60
votes

I know that the behavior of >> on signed integer can be implementation dependent (specifically, when the left operand is negative).

What about the others: ~, >>, &, ^, |? When their operands are signed integers of built-in type (short, int, long, long long), are the results guaranteed to be the same (in terms of bit content) as if their type is unsigned?

4
There is nothing confusing about ~, & , ^, | since they operate on bit level. Signed/unsigned doesn't matter. >> is usually implemented arithmetic right shift (correctly / 2 number) if signed, and logical right shift (fill with zero) if unsigned. << also doesn't have any confusion, since we will just remove the bit on the left (and fill with zero on the right).nhahtdh
Did you mean << rather than >> in your list of "other" operators?Toby Speight
removed C++ tag - C and C++ are different languages and questions shouldn't be dual tagged unless they're about interoperability or something; the existing answers all address C only.M.M

4 Answers

52
votes

For negative operands, << has undefined behavior and the result of >> is implementation-defined (usually as "arithmetic" right shift). << and >> are conceptually not bitwise operators. They're arithmetic operators equivalent to multiplication or division by the appropriate power of two for the operands on which they're well-defined.

As for the genuine bitwise operators ^, ~, |, and &, they operate on the bit representation of the value in the (possibly promoted) type of the operand. Their results are well-defined for each possible choice of signed representation (twos complement, ones complement, or sign-magnitude) but in the latter two cases it's possible that the result will be a trap representation if the implementation treats the "negative zero" representation as a trap. Personally, I almost always use unsigned expressions with bitwise operators so that the result is 100% well-defined in terms of values rather than representations.

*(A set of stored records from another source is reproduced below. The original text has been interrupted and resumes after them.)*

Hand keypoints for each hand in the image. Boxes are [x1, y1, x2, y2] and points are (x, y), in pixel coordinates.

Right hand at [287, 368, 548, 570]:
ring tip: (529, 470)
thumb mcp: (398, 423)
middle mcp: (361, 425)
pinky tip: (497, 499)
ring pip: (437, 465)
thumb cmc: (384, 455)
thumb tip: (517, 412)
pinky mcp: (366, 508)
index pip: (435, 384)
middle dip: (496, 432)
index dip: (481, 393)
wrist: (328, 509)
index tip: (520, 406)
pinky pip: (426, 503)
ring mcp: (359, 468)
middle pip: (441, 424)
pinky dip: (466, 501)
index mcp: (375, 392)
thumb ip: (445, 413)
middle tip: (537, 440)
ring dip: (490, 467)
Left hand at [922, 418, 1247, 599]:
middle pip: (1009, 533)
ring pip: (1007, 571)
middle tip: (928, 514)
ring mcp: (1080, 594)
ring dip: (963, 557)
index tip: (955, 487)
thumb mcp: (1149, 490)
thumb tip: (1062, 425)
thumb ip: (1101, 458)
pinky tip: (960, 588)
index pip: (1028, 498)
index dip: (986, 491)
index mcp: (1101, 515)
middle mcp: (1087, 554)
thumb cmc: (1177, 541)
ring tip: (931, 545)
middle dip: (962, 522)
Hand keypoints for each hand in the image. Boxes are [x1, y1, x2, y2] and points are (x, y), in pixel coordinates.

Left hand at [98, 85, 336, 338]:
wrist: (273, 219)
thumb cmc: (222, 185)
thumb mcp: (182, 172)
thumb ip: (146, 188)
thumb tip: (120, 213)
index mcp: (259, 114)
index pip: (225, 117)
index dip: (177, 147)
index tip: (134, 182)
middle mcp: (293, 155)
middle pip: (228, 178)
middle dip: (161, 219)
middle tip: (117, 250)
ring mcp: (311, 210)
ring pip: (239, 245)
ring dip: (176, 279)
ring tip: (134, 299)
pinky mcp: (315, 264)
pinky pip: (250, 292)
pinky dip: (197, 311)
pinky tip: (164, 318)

Finally, note that this answer as written may only apply to C. C and C++ are very different languages and while I don't know C++ well, I understand it may differ in some of these areas from C...

12
votes
  • A left shift << of a negative value has undefined behaviour;
  • A right shift >> of a negative value gives an implementation-defined result;
  • The result of the &, | and ^ operators is defined in terms of the bitwise representation of the values. Three possibilities are allowed for the representation of negative numbers in C: two's complement, ones' complement and sign-magnitude. The method used by the implementation will determine the numerical result when these operators are used on negative values.

Note that the value with sign bit 1 and all value bits zero (for two's complement and sign-magnitude), or with sign bit and all value bits 1 (for ones’ complement) is explicitly allowed to be a trap representation, and in this case if you use arguments to these operators that would generate such a value the behaviour is undefined.

4
votes

The bit content will be the same, but the resulting values will still be implementation dependent.

You really shouldn't see the values as signed or unsigned when using bitwise operations, because that is working on a different level.

Using unsigned types saves you from some of this trouble.

2
votes

The C89 Standard defined the behavior of left-shifting signed numbers based upon bit positions. If neither signed nor unsigned types have padding bits, the required behavior for unsigned types, combined with the requirement that positive signed types share the same representation as unsigned types, would imply that the sign bit is immediately to the left of the most significant value bit.

This, in C89, -1<<1 would be -2 on two's-complement implementations which don't have padding bits and -3 on ones'-complement implementations which don't have padding bits. If there are any sign-magnitude implementations without padding bits, -1<<1 would equal 2 on those.

The C99 Standard changed left-shifts of negative values to Undefined Behavior, but nothing in the rationale gives any clue as to why (or even mentions the change at all). The behavior required by C89 may have been less than ideal in some ones'-complement implementations, and so it would made sense to allow those implementations the freedom to select something better. I've seen no evidence to suggest that the authors of the Standard didn't intended that quality two's-complement implementations should continue to provide the same behavior mandated by C89, but unfortunately they didn't actually say so.